Ворлаки называют морзагскими «псами», но в действительности они напоминают в равной степени кабанов и крыс, от волчьей же крови в них остался один только вздох
Долог был наш поход в Морзаг, точнее сказать, шла только я, орч ехали верхом, ибо с той минуты, как я стала ценным экземпляром для селекции, всё делалось для закалки и повышения моей живучести. И когда, наконец, настал тот час, и мы вошли в мрачные ворота, за которыми нет неба от прежнего подростка фейри остались только синие глаза, заполненные немым ужасом.
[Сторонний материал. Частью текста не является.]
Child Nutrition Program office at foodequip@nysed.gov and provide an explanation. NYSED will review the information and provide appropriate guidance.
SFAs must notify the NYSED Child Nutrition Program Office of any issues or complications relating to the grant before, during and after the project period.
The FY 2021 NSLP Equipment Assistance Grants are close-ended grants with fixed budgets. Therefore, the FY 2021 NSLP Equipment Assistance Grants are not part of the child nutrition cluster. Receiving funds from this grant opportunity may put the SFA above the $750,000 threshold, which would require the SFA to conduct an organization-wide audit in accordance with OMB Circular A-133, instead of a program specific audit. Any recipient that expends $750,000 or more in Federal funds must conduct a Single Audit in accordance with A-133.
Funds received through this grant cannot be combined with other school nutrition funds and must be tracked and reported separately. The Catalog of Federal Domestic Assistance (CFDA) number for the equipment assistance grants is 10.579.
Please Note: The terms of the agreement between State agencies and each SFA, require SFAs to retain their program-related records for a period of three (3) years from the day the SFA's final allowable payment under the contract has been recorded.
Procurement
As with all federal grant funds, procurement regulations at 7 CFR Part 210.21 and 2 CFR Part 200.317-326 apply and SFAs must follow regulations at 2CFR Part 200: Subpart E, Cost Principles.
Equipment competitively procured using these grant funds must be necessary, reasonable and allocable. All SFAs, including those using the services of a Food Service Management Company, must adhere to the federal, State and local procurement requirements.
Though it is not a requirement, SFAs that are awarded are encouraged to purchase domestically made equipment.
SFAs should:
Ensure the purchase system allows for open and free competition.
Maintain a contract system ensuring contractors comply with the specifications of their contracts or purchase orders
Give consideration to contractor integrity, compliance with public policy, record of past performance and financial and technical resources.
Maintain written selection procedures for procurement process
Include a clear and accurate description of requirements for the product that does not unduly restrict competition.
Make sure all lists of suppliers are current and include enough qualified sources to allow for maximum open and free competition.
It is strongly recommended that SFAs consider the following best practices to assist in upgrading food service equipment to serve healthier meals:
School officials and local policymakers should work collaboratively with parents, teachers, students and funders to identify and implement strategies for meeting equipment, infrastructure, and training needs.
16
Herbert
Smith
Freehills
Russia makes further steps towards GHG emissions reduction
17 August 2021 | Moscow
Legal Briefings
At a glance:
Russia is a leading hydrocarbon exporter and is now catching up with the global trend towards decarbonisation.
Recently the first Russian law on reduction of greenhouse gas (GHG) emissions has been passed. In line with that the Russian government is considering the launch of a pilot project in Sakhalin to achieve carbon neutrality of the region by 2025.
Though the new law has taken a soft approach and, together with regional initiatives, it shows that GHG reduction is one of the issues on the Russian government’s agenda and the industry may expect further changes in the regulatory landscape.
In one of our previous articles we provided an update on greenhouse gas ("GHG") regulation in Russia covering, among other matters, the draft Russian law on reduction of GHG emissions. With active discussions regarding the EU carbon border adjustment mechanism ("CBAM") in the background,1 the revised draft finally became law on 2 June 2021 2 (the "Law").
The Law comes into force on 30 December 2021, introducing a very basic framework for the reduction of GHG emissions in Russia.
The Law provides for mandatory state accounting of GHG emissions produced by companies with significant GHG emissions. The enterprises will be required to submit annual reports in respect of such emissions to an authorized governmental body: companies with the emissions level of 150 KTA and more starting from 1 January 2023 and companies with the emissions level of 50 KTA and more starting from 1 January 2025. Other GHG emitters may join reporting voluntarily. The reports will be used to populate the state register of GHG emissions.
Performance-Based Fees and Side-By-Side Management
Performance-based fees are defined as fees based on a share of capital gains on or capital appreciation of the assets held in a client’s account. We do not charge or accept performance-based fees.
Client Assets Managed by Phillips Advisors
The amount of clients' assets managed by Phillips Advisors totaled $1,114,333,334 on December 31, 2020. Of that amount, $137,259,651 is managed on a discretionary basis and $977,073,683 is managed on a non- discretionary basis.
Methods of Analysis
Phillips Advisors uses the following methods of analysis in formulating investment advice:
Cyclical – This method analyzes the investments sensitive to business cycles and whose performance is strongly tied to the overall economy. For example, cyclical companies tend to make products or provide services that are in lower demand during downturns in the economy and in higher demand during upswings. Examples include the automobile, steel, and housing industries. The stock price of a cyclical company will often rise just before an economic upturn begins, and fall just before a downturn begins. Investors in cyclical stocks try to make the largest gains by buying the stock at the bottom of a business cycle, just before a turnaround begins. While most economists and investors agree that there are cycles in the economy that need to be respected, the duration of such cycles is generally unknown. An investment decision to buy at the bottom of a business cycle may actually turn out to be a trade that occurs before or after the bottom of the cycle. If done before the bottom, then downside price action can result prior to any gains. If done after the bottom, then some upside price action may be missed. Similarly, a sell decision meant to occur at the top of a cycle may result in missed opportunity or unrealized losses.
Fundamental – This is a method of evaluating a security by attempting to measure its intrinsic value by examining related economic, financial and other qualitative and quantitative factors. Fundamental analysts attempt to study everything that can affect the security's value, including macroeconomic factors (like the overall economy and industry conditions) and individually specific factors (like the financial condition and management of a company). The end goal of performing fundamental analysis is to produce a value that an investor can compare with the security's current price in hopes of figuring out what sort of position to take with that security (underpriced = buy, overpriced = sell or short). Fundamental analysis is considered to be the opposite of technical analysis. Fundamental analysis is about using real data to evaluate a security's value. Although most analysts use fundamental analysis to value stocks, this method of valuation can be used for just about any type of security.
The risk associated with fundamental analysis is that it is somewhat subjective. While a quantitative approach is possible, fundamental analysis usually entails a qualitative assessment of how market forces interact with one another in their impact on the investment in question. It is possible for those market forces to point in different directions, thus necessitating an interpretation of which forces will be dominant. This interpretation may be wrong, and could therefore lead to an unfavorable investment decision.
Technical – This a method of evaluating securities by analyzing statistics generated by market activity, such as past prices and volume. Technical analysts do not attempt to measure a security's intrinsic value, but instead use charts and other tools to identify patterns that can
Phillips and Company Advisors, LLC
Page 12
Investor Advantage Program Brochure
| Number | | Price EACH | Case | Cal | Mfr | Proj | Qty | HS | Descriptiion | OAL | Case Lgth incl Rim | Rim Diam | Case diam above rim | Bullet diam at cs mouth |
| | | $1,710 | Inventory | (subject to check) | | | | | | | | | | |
И вот, спустя десять или двадцать лет для фейри конечно срок не такой уж и значительный я сижу в пыльном углу развалившейся башни, мой нож в голенище сапога, а лёгкая кривая сабля карч рядом, под рукой. Не считая ерундового амулета, в который я не особенно и верю это всё моё ценное имущество, и в этом даже есть свой плюс лёгкость бытия.
Я всегда готова к бою и способна дать самый жестокий отпор любому, кто сунется на мою территорию. Меня нельзя ни смутить ни запугать, моё выражение лица ничего не выражает, я образец живучести. И я вспоминаю
Подземелье: клетки, крики измученных пленников, ад, где царит страх, голод, боль и бесчестие. Страдания непереносимые для тех, кто не нужен и служит лишь забавой, их мучают и пытают для забавы и для опыта тех, кто встал в ряды Чёрного Легиона. На этих жертвах проверяют готовность бойцов и то, до какого предела холодного бесчувствия они могут дойти, что приносит им удовольствие и где они остановятся. Страдания переносимые для тех кто нужен, кого готовят к использованию, кто должен переродиться в нечто другое, в материал для селекции новых орч. Мне достались страдания переносимые.
Сначала испытание страхом: я видела всё, что делали с теми, кто не нужен. Видя сцены истязаний и немыслимых страданий, сцены грязные, непристойные, не умещающиеся в сознании видя их каждый день, ты начинаешь замечать, что твои чувства притупляются, твой страх изнемог и превратился в отрешённость, бесчувствие. Дух больше не мечется, дух готов принять любой исход, потому что в Морзаге судьба и рок это одно и то же, и если попавший туда не принимает внутренне свой рок он умирает.